Evidentemente, tudo isso importa, mas será urgente que órgãos de aplicação das leis, como Ministério Público e Polícia Federal, em colaboração com tribunais e auxiliares da Justiça e Poder Executivo, caminhem com medidas emergenciais institucionais e legais para recuperação da integridade da informação no ambiente digital e proteção da integridade das vítimas. Curiosamente, isso ainda passa pelo recurso a instrumentos legais no direito brasileiro, como a Constituição, tratados e convenções de que o Brasil é parte e o próprio Marco Civil da Internet, celebrando seus 10 anos de vigência. 
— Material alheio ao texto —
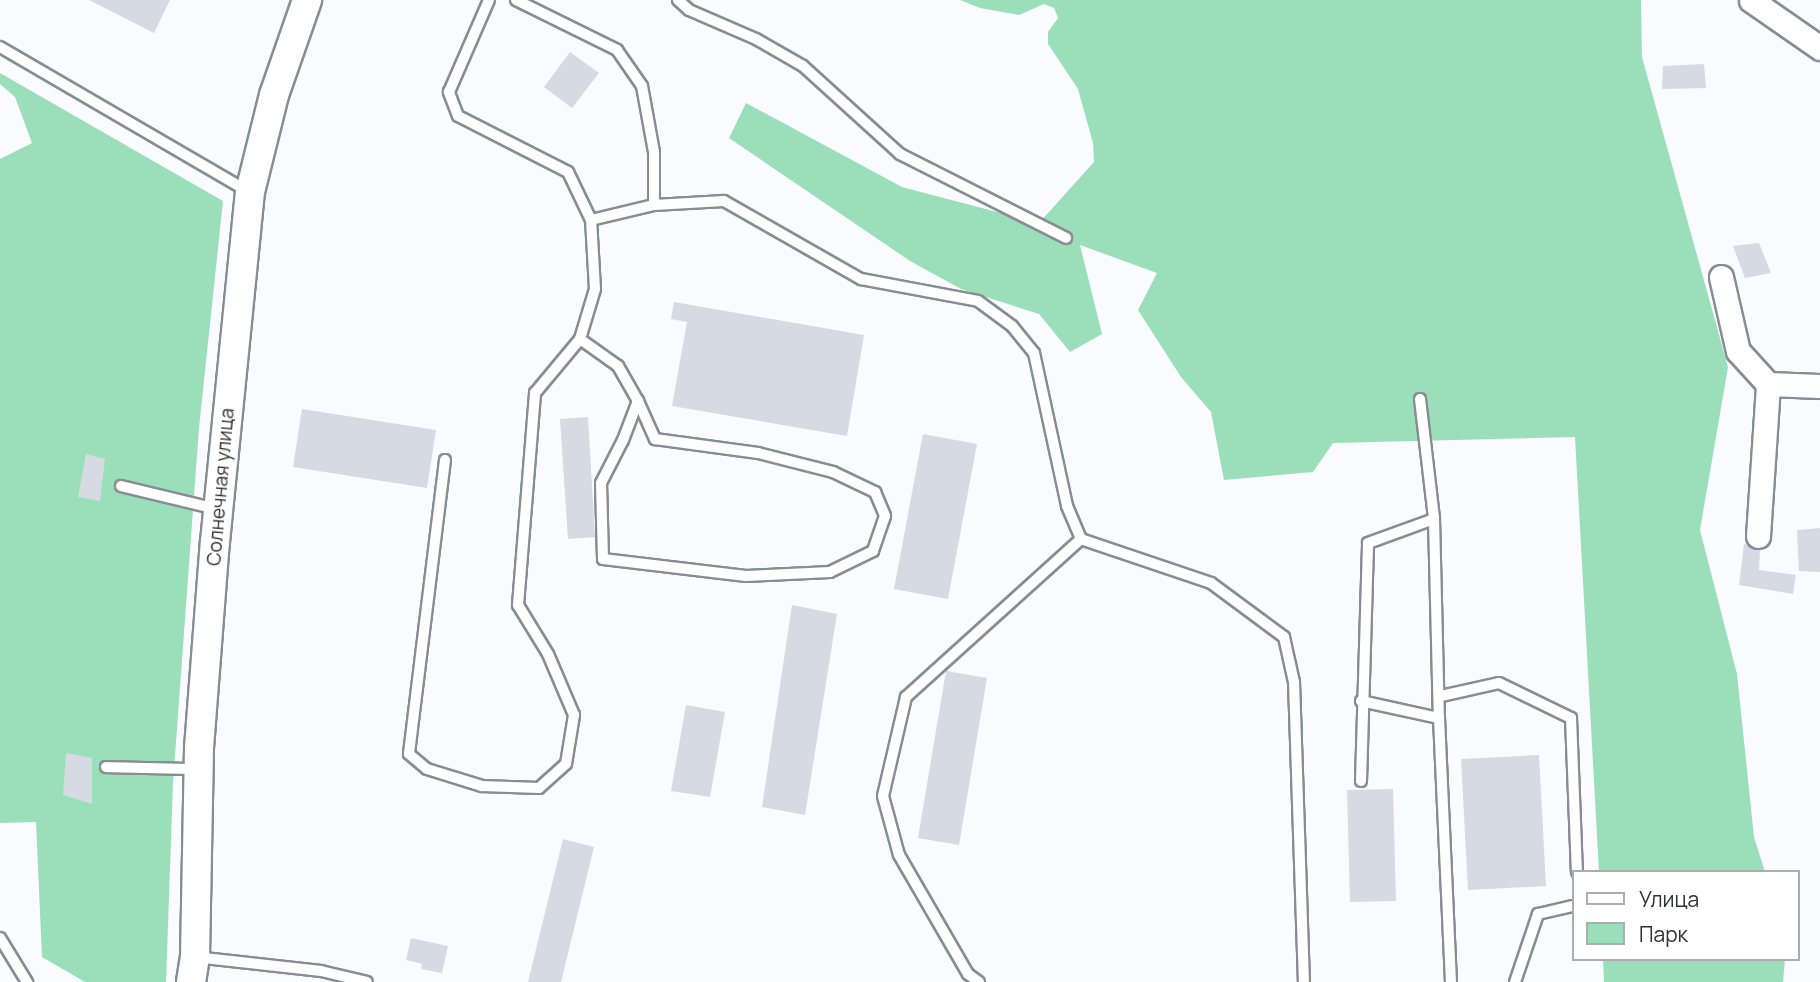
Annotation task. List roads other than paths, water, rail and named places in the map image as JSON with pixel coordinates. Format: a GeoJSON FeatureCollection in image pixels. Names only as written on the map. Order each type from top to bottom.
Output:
{"type":"FeatureCollection","features":[{"type":"Feature","properties":{"kind":"street","name":"Солнечная улица"},"geometry":{"type":"LineString","coordinates":[[193,969],[199,769],[218,510],[250,192],[274,95],[307,0]]}},
{"type":"Feature","properties":{"kind":"street"},"geometry":{"type":"LineString","coordinates":[[1751,0],[1820,48]]}},
{"type":"Feature","properties":{"kind":"street"},"geometry":{"type":"LineString","coordinates":[[1721,277],[1738,351],[1768,384],[1820,386]]}},
{"type":"Feature","properties":{"kind":"street"},"geometry":{"type":"LineString","coordinates":[[1758,536],[1768,384]]}},
{"type":"Feature","properties":{"kind":"lane"},"geometry":{"type":"LineString","coordinates":[[445,460],[409,754],[427,769],[482,786],[539,788],[566,764],[574,715],[548,654],[519,605],[535,393],[580,339],[595,289],[591,220],[568,172],[458,116],[449,92],[489,0]]}},
{"type":"Feature","properties":{"kind":"lane"},"geometry":{"type":"LineString","coordinates":[[516,0],[617,50],[642,86],[654,152],[654,205]]}},
{"type":"Feature","properties":{"kind":"lane"},"geometry":{"type":"LineString","coordinates":[[678,0],[689,10],[756,39],[803,66],[900,154],[1066,238]]}},
{"type":"Feature","properties":{"kind":"lane"},"geometry":{"type":"LineString","coordinates":[[0,47],[250,192]]}},
{"type":"Feature","properties":{"kind":"lane"},"geometry":{"type":"LineString","coordinates":[[591,220],[654,205],[724,201],[861,279],[978,301],[1012,326],[1034,353],[1067,506],[1081,539],[1211,583],[1284,637],[1294,682],[1304,982]]}},
{"type":"Feature","properties":{"kind":"lane"},"geometry":{"type":"LineString","coordinates":[[580,339],[618,366],[638,401],[655,439],[758,453],[833,472],[875,492],[886,516],[873,551],[830,572],[746,576],[603,559],[601,484],[623,440],[638,401]]}},
{"type":"Feature","properties":{"kind":"lane"},"geometry":{"type":"LineString","coordinates":[[1420,399],[1434,519],[1441,696],[1439,718],[1451,982]]}},
{"type":"Feature","properties":{"kind":"lane"},"geometry":{"type":"LineString","coordinates":[[121,486],[218,510]]}},
{"type":"Feature","properties":{"kind":"lane"},"geometry":{"type":"LineString","coordinates":[[1361,781],[1361,701],[1368,543],[1434,519]]}},
{"type":"Feature","properties":{"kind":"lane"},"geometry":{"type":"LineString","coordinates":[[979,982],[968,974],[899,855],[883,796],[903,709],[906,697],[1081,539]]}},
{"type":"Feature","properties":{"kind":"lane"},"geometry":{"type":"LineString","coordinates":[[1441,696],[1499,683],[1571,718],[1577,870]]}},
{"type":"Feature","properties":{"kind":"lane"},"geometry":{"type":"LineString","coordinates":[[1361,701],[1439,718]]}},
{"type":"Feature","properties":{"kind":"lane"},"geometry":{"type":"LineString","coordinates":[[106,767],[199,769]]}},
{"type":"Feature","properties":{"kind":"lane"},"geometry":{"type":"LineString","coordinates":[[1515,982],[1538,914],[1572,906]]}},
{"type":"Feature","properties":{"kind":"lane"},"geometry":{"type":"LineString","coordinates":[[0,938],[27,982]]}},
{"type":"Feature","properties":{"kind":"lane"},"geometry":{"type":"LineString","coordinates":[[193,969],[321,971],[367,982]]}}]}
Por isso mesmo, não bastaria a criação de um canal direto de comunicação entre governo e plataformas para notificar e remover conteúdos falsos ou a rotulagem de publicações desinformativas. Isso porque vítimas e afetados no Rio Grande do Sul, hoje, já são triplamente vulneráveis no percurso da tragédia ocorrida: vulneráveis do ponto de vista físico, psíquico e digital. Parece ser crucial, a esta altura, elevar o nível do debate e das ações institucionais para que elas estejam presentes nos trabalhos do Congresso Nacional em uma nova diretriz (se houver?) de regulamentação das plataformas digitais.